しかしながら、勧告にも関わらず、日本人が取材等の為に渡航を行っています。その中にはテロ組織等に拘束される人々も存在し、社会的事件となっています。2004年にイラクにおいて日本人3人が拘束された事件は、武装勢力が自衛隊のイラクからの撤退を求めたことで政治問題に発展したこともありました。最近では2015年1月にはイスラム国により湯川遥菜氏、後藤健二氏が殺害された動画がネット上にアップされ、イスラム国のパイロット解放が交渉された事も記憶に新しいでしょう。
 
 
第三試合は試合にも慣れてきた所で、固めの論題で且つ対立軸が明確に発生する論題という事で、今回の論題となりました。
ケースの議論展開としては危険地帯への渡航を行い、拉致された日本人が、日本政府への交渉に使われる、それを予防できるという話でしょう。イラクでの人質事件では自衛隊の撤退などが要求された事など国家の判断を変えかねない要求が行われるという話やそもそも人命を守る事ができるという話など、割りとシンプルに立てられるなるのかな、と思っています。
 
一方でDAの議論ですが、DAは立て方に工夫が必要だと考えています。
DAは主には「当該地でのジャーナリズムの衰退」というものが主だと考えられます。
しかし、これは単に立てるだけだと、日本へのメリットが不明確だったり、現地や海外のジャーナリズムで十分などの疑問を呈された時、ジャッジの評価が危うくなる可能性が高いでしょう。
 
そのためデメリットは、
・アメリカなどの影響を受けた独裁政権が多く、偏向報道や報道規制がなされている(アラブの春はまさにそういう事例だと思います)
・日本が自国民の為に全面的に禁止を行うという事は国際社会上許されないし、他の国も追随した場合、その国のニュースを正しく報道する人はだれもいなくなってしまう。日本がフリーライドで利益を得れば、他の国も利益を得ようとしてしまう。特にイスラムとキリスト教というような対立や大規模軍事行動がない日本は他国に比べ安全なのだから報道を行う必要性が高い。

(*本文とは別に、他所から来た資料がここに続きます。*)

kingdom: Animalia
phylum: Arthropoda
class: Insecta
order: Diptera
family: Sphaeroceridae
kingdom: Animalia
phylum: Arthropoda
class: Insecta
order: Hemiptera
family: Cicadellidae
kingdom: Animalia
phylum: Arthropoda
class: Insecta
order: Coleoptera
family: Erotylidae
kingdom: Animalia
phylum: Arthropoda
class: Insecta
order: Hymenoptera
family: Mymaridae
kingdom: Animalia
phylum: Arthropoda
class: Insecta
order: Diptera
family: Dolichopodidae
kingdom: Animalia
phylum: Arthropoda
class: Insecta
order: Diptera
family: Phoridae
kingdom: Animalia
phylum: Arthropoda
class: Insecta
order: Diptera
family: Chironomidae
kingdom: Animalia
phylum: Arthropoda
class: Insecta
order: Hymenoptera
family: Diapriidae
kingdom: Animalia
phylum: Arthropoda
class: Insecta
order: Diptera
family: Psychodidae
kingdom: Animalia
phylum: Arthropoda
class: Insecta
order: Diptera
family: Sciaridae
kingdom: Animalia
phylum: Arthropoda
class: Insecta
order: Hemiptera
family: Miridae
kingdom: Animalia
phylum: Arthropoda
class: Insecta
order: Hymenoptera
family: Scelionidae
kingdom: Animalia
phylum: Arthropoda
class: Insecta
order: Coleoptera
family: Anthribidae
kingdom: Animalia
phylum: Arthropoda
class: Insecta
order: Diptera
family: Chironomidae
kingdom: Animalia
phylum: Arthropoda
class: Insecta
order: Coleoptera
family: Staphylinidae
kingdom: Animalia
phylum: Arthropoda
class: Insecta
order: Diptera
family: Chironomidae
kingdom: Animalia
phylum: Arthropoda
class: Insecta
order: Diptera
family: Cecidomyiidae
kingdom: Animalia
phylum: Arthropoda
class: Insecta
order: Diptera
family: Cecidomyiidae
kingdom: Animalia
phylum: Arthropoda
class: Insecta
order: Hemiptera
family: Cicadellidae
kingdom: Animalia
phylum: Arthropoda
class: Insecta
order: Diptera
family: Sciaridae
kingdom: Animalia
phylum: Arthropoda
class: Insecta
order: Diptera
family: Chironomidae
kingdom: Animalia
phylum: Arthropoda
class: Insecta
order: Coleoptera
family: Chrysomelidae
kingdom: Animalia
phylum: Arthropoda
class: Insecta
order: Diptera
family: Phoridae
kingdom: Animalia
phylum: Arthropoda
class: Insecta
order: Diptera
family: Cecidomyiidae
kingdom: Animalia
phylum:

・その国でのテロ組織の活動や政権の監視を怠れば、新たな脅威の芽を生むことになり、日本や世界の安全が脅かされる。
という議論があり得たと思っています。
 
また、実はマイナーな論点ですが重要な論点として、今回の論題は記者だけでなく、NPO法人やNGOの人も範囲として含んでいますので、そのような活動を行う人(例えば国境なき医師団とか)もいます。そのような視点でDAを立てるという事も考えられるでしょう。
 
特にDAサイドは世界にとってのメリットを主張することになる可能性が高いと思いますので、JDAの決勝のように、世界的な視点で見るべきだというスタンスの立て方もあると思いますし、日本の安全という面で見ても、この手の国際防衛の問題は一つの箇所で大規模な事件が勃発する事は、即ち日本を脅かす事になるという議論を行う事もできるかもしれません。
 
 
以上で予選3試合の論題の講評を終わります。
また決勝戦の講評は紙幅の関係で次回以降に行われる予定です。
今回の講評の目的は、論題に関しての作成意図や検討されうる議論内容を開示する事以上に、どのような論題が望ましいかみなさまに議論の土台を提供する事だと考えております。
これに対する議論だけでなく、意見、質問などもお待ちしております。
それでは今シーズンのディベートでもFを宜しくお願い致します。